Witness to an execution

KQED sues to videotape capital punishment

If the state is executing people on the public’s behalf, then journalists have a right and obligation to serve as the public’s witness.

By Michael Schwarz

Michael Schwarz is executive producer and director of Current Affairs for KQED-TV in San Francisco.

Author bio information is from the time of article submission and may not be current.

FineLine: The Newsletter On Journalism Ethics, vol. 3, no. 3 (March 1991), p. 6.


California hasn’t executed a prisoner in 24 years — but the next time it does, the public may be able to witness the event on television. Public station KQED in San Francisco is suing the state for the right to videotape executions. A trial has been set for March 25, 1991.

California’s policy now prevents journalists from using the tools of their trade in reporting major news events. The state forbids the use not only of cameras or tape recorders, but also of pens, pencils, notebooks or sketchpads.

The death penalty poses difficult moral dilemmas: What is the appropriate punishment for crimes that violate every imaginable standard of decency?

Will the imposition of the penalty on one person deter other criminals from killing? Can it be justified as appropriate and fitting the crime? Or does the death penalty violate the state’s own standards of civility?

Television coverage of executions can help answer these questions because the camera can serve as a neutral witness: It can see exactly what any person would see from the witness room — no more or no less. The camera can document the event from beginning to end, capturing it exactly as it happens. This is the purest form of reporting; the camera can present the event without interpretation.

In contrast, print or radio reporters can only tell the story by putting it into their own words — an act which requires them to interpret what they have seen and opens the door to incomplete or inaccurate reporting.

But is it right to show the execution of a condemned person on television? I believe it is. A broadcast journalist’s job is to tell his or her audience what is happening in the world — particularly what our government is doing on our behalf.

When the story is about the ultimate sanction of our criminal justice system, we not only have the right to witness the punishment, but the obligation to do so and to understand it in the context of the crime for which it was imposed. How better to form an opinion about the appropriateness of the death penalty than to see it given a context and enacted according to the provisions of law?

Public reaction to our lawsuit seems about evenly divided for and against it. Most interesting, about half the people who support the lawsuit also favor capital punishment, while the other half oppose the death penalty. People who oppose the lawsuit are similarly divided in their opinions about execution itself.

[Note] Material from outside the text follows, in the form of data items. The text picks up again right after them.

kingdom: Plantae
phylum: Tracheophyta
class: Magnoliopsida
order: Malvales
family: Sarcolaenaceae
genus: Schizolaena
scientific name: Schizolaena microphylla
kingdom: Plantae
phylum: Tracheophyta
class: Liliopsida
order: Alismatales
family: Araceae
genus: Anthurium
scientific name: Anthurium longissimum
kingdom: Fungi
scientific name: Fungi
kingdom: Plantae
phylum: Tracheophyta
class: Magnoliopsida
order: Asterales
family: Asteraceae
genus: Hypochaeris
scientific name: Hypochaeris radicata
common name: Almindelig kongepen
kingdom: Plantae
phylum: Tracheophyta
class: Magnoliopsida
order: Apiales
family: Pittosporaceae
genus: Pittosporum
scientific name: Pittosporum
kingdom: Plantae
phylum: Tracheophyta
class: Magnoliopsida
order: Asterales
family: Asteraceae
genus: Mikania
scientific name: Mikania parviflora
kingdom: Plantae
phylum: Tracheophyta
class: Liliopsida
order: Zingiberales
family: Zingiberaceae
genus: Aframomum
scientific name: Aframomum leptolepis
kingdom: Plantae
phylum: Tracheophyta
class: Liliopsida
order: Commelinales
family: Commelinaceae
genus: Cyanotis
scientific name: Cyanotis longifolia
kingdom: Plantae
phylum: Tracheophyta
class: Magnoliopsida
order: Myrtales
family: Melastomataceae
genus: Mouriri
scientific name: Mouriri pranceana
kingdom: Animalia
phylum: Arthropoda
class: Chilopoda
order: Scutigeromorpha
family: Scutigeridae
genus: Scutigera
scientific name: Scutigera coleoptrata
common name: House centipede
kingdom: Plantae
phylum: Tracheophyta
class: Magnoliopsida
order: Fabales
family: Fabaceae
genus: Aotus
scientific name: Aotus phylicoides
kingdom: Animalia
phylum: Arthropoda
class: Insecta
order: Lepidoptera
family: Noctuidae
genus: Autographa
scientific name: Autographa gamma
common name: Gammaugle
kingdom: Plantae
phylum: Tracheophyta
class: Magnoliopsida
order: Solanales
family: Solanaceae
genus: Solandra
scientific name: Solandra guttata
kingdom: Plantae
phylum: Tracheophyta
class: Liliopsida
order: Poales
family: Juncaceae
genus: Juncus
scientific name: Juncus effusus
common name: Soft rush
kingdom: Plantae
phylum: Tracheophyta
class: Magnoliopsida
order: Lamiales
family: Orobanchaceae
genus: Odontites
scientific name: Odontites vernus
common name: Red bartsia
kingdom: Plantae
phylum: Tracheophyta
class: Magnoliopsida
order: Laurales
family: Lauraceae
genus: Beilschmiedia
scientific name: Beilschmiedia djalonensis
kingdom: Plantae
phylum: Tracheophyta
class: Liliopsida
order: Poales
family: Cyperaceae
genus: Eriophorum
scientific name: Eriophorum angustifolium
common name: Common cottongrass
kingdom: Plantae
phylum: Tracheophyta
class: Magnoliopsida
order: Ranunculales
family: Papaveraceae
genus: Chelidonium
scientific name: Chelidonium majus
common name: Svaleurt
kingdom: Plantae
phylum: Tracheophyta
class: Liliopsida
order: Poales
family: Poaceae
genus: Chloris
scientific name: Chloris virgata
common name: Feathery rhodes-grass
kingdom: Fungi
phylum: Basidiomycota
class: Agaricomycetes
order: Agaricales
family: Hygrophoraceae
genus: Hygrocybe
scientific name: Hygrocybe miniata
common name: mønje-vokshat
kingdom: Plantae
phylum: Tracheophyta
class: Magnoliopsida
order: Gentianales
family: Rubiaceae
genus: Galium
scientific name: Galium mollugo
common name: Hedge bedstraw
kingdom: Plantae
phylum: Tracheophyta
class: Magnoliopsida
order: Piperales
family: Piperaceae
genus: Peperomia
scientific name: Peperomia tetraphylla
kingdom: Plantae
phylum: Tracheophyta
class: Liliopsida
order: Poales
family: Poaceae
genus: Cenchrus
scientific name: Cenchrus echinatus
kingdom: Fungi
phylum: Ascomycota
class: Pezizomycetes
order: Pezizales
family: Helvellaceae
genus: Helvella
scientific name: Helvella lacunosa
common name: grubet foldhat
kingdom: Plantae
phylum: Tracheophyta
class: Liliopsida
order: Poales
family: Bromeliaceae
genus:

What about the rights of the condemned person? What if a mass murderer asks that his execution not be witnessed by a television audience?

No prisoner has a legal right to privacy in the moment of execution. In California, as many as 50 people witness the event that deprives a prisoner of the right to life itself. Nonetheless, I believe that basic human decency has a necessary place in any journalistic decisions, and thus would not assert a First Amendment right over a condemned person’s request that his or her execution not be broadcast.

What about the possibility that children might witness an execution? The New York Times recently reprinted Eddie Adams’s famous picture of a South Vietnamese police chief executing a Vietcong officer by shooting a bullet through his brain. I remember watching footage of that event as a teenager, just as I remember watching John F. Kennedy’s hideous murder and Jack Ruby’s assassination of Lee Harvey Oswald. I wonder how many children might see today’s images of the dead and maimed from the Gulf war, or, indeed, might witness the nightly orgies of violence on network primetime TV.

There is always a risk that children may be exposed to images of death and violence. Broadcast journalists cannot eliminate that risk but we can take measures to reduce it. For this reason, KQED would not show an execution live. We would delay the broadcast until an hour when children are unlikely to be watching television on their own. We would also begin the program with an explanation of what we were about to do and why so viewers could change the channel, turn off their sets, or tell children to leave the room.

Fine, some critics say. You may act responsibly, but what about other stations that would be tempted to sensationalize the event to boost their own ratings?

My answer to that is simply that every journalist has to be able to live with his or her own acts, and to take responsibility for them. First Amendment rights do not apply only to those who earn or merit them.

The issue in this lawsuit is really a simple one: should government officials decide how a news story is covered, or should journalists? If the court decides in favor of journalists, then it will be up to all of us to exercise the right we have established in a way that brings credit to our profession.

Television is not inherently good or bad. The people who practice the craft of broadcast journalism make it the way it is.